(Provided records)
^^^^^^^^^^^^^^^^

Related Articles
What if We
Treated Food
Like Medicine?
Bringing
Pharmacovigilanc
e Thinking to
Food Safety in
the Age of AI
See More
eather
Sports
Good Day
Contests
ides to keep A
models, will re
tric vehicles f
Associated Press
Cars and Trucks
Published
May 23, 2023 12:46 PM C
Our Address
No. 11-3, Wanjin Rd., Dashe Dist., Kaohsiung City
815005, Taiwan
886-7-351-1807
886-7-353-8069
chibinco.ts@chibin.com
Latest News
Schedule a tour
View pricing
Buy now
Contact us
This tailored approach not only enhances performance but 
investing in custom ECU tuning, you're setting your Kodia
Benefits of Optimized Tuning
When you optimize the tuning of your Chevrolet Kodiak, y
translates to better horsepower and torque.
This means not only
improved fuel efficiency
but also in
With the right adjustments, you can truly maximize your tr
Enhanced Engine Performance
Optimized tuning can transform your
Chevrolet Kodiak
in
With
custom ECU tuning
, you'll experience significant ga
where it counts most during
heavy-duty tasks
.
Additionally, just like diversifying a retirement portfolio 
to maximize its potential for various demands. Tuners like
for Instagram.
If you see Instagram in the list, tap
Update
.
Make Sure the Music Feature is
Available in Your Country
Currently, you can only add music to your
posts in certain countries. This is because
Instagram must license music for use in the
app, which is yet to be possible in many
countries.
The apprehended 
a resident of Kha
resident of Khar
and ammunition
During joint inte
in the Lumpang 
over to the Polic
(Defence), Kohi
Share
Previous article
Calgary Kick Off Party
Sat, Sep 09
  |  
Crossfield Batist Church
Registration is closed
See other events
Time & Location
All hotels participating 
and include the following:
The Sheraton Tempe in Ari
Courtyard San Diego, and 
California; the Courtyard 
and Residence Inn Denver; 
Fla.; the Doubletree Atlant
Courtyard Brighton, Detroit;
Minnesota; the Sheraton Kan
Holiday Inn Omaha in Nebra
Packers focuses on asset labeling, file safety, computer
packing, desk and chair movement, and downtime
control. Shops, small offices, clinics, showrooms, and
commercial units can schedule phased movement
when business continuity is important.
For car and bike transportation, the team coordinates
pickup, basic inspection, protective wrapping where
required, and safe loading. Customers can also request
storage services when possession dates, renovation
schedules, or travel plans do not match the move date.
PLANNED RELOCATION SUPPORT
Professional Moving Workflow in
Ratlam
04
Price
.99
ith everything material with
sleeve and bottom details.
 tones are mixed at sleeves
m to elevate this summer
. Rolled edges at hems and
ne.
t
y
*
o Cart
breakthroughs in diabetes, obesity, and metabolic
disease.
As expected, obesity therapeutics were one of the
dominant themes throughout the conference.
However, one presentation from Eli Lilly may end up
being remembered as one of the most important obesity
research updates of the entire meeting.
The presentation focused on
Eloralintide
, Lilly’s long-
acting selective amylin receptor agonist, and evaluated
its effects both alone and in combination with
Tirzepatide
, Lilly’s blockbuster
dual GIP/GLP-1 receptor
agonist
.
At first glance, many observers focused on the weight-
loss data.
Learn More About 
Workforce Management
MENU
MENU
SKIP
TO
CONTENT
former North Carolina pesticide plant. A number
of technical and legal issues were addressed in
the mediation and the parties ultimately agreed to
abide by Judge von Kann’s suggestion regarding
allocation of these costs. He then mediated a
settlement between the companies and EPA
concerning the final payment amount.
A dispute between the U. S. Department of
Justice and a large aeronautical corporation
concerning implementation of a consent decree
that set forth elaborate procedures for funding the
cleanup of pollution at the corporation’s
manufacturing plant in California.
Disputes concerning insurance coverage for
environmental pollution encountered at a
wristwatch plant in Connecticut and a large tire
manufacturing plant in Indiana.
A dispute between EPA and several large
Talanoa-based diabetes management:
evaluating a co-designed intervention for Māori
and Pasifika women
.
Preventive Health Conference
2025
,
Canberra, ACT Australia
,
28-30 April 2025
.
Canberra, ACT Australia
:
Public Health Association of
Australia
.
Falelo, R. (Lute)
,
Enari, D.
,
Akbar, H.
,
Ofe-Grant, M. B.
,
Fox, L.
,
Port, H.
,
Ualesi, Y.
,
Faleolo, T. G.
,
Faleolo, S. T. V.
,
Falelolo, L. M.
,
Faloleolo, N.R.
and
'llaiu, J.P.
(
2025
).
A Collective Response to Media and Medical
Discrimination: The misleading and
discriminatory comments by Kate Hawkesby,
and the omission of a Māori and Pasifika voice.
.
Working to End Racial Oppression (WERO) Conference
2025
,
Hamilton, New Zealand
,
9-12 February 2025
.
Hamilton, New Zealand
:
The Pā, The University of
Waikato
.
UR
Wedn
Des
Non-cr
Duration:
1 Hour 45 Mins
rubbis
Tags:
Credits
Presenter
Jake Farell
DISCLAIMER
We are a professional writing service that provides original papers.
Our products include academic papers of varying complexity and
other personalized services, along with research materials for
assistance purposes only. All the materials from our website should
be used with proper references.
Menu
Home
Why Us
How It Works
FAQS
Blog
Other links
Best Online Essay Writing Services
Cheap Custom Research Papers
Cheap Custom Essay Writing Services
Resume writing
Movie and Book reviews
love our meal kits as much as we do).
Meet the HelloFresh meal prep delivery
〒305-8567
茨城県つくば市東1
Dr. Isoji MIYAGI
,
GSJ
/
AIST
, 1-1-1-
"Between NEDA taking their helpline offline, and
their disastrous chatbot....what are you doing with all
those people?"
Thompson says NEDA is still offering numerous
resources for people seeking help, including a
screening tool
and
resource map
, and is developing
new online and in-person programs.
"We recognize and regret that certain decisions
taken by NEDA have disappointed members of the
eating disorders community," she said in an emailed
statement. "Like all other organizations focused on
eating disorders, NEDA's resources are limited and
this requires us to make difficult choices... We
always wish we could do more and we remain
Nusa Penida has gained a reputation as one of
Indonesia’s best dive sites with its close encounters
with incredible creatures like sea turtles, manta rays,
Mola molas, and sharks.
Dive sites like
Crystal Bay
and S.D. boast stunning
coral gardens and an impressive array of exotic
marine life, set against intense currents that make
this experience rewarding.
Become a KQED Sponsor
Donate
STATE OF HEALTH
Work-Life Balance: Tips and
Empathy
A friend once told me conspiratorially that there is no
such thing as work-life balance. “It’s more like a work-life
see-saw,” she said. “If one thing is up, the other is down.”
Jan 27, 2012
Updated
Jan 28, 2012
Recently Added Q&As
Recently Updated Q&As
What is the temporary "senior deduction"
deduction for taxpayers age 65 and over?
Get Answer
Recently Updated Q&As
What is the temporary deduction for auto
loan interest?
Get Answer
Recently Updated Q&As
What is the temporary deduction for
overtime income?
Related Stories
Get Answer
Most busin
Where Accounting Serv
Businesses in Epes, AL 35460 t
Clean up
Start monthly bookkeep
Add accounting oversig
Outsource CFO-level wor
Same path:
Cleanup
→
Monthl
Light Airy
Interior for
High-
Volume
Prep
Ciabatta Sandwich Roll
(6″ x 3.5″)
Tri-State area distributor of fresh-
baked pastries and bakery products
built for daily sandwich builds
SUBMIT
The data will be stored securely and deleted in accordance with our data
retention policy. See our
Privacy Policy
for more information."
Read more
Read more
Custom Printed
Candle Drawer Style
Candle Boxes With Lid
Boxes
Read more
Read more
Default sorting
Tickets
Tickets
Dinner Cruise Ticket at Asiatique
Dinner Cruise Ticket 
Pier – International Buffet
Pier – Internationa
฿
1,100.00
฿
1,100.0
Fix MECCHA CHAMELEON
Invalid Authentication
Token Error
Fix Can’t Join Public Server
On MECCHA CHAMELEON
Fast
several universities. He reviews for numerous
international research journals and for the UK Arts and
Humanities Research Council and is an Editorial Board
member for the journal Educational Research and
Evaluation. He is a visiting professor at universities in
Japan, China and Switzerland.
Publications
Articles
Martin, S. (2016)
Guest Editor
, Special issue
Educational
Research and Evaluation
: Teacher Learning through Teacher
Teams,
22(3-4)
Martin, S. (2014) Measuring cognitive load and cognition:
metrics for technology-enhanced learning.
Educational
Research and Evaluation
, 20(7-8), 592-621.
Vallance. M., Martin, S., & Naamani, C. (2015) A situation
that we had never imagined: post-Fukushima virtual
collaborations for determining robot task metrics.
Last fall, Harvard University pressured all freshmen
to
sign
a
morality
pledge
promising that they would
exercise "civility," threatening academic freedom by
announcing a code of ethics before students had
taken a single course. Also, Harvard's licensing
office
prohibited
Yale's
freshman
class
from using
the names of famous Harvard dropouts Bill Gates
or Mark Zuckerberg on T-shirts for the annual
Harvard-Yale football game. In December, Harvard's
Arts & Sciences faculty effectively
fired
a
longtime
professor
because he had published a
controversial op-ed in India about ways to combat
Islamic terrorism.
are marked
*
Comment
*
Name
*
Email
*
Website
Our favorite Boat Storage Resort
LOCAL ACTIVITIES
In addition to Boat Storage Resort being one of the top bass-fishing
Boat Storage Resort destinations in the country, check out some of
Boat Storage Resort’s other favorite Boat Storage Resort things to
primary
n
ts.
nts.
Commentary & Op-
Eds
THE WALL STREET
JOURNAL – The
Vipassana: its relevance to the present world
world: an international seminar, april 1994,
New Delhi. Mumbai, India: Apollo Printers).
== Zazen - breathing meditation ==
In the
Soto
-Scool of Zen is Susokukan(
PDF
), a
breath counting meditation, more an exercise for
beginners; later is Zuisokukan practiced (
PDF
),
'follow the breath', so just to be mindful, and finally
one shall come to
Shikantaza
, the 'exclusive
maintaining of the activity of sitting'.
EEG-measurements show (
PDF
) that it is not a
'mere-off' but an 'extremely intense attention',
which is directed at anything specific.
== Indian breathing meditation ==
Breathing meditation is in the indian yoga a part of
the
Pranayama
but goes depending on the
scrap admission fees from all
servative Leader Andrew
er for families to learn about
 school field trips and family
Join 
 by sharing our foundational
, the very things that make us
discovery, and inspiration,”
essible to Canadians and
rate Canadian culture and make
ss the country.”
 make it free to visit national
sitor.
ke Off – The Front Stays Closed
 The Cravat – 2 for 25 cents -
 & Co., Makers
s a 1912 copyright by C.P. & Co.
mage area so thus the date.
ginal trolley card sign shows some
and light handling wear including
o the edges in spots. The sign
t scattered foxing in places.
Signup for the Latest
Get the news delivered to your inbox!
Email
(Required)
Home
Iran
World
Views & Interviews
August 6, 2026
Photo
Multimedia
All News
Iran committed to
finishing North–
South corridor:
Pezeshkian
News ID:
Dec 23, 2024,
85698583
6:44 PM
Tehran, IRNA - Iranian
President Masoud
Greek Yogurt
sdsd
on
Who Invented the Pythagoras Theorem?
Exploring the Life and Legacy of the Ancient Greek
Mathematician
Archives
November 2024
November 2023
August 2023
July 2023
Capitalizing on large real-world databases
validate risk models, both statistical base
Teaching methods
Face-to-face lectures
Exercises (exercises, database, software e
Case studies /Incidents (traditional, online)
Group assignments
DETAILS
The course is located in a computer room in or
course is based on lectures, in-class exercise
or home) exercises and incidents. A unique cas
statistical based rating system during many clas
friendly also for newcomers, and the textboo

^^^^^^^^^^^^^^^^

(Try it) Reproduce the lines of the items from the very first one through the line containing "Benefits of Optimized Tuning", with both of those lines included and nothing changed.

(Solution to this task)
Related Articles
What if We
Treated Food
Like Medicine?
Bringing
Pharmacovigilanc
e Thinking to
Food Safety in
the Age of AI
See More
eather
Sports
Good Day
Contests
ides to keep A
models, will re
tric vehicles f
Associated Press
Cars and Trucks
Published
May 23, 2023 12:46 PM C
Our Address
No. 11-3, Wanjin Rd., Dashe Dist., Kaohsiung City
815005, Taiwan
886-7-351-1807
886-7-353-8069
chibinco.ts@chibin.com
Latest News
Schedule a tour
View pricing
Buy now
Contact us
This tailored approach not only enhances performance but 
investing in custom ECU tuning, you're setting your Kodia
Benefits of Optimized Tuning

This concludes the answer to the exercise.